» **INFORMATION**:
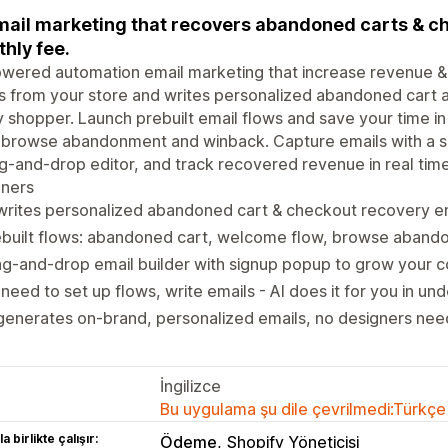
mail marketing that recovers abandoned carts & ch
hly fee.
wered automation email marketing that increase revenue & 
s from your store and writes personalized abandoned cart 
 shopper. Launch prebuilt email flows and save your time in
 browse abandonment and winback. Capture emails with a si
g-and-drop editor, and track recovered revenue in real tim
gners
writes personalized abandoned cart & checkout recovery em
ebuilt flows: abandoned cart, welcome flow, browse aband
g-and-drop email builder with signup popup to grow your co
need to set up flows, write emails - AI does it for you in un
generates on-brand, personalized emails, no designers ne
İngilizce
Bu uygulama şu dile çevrilmedi:Türkçe
a birlikte çalışır:
Ödeme
Shopify Yöneticisi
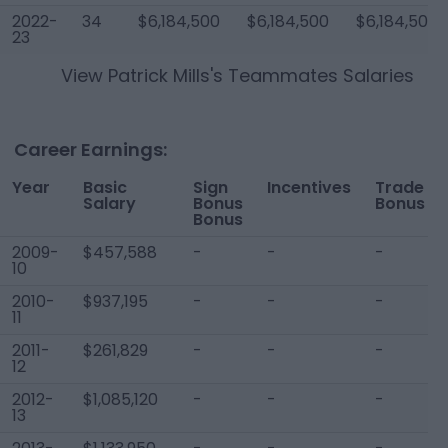
2022-
34
$6,184,500
$6,184,500
$6,184,500
23
View
Patrick Mills
's Teammates Salaries
Career Earnings:
Year
Basic
Sign
Incentives
Trade
Salary
Bonus
Bonus
Bonus
2009-
$457,588
-
-
-
10
2010-
$937,195
-
-
-
11
2011-
$261,829
-
-
-
12
2012-
$1,085,120
-
-
-
13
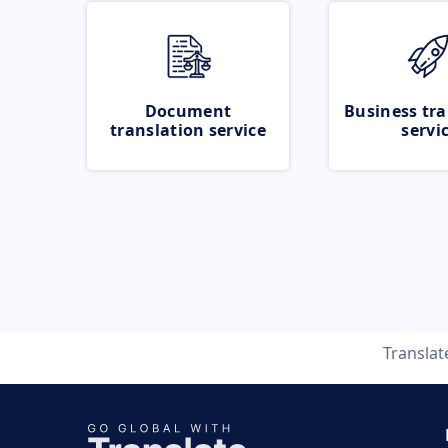
Document
Business tra
translation service
servi
Transla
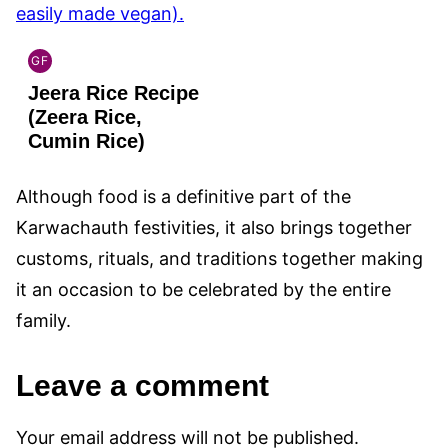
GF
INDIAN
Jeera Rice Recipe
GLUTEN
FREE
(Zeera Rice,
Cumin Rice)
Although food is a definitive part of the
Karwachauth festivities, it also brings together
customs, rituals, and traditions together making
it an occasion to be celebrated by the entire
family.
Leave a comment
Your email address will not be published.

» **BRIEF**:
Can you retype the text read from every row above, word for word and line for line, without including the pictures?

» **SOLVED PROBLEM**:
mail marketing that recovers abandoned carts & ch
hly fee.
wered automation email marketing that increase revenue & 
s from your store and writes personalized abandoned cart 
 shopper. Launch prebuilt email flows and save your time in
 browse abandonment and winback. Capture emails with a si
g-and-drop editor, and track recovered revenue in real tim
gners
writes personalized abandoned cart & checkout recovery em
ebuilt flows: abandoned cart, welcome flow, browse aband
g-and-drop email builder with signup popup to grow your co
need to set up flows, write emails - AI does it for you in un
generates on-brand, personalized emails, no designers ne
İngilizce
Bu uygulama şu dile çevrilmedi:Türkçe
a birlikte çalışır:
Ödeme
Shopify Yöneticisi
2022-
34
$6,184,500
$6,184,500
$6,184,500
23
View
Patrick Mills
's Teammates Salaries
Career Earnings:
Year
Basic
Sign
Incentives
Trade
Salary
Bonus
Bonus
Bonus
2009-
$457,588
-
-
-
10
2010-
$937,195
-
-
-
11
2011-
$261,829
-
-
-
12
2012-
$1,085,120
-
-
-
13
Document
Business tra
translation service
servi
Transla
GF
INDIAN
Jeera Rice Recipe
GLUTEN
FREE
(Zeera Rice,
Cumin Rice)
Although food is a definitive part of the
Karwachauth festivities, it also brings together
customs, rituals, and traditions together making
it an occasion to be celebrated by the entire
family.
Leave a comment
Your email address will not be published.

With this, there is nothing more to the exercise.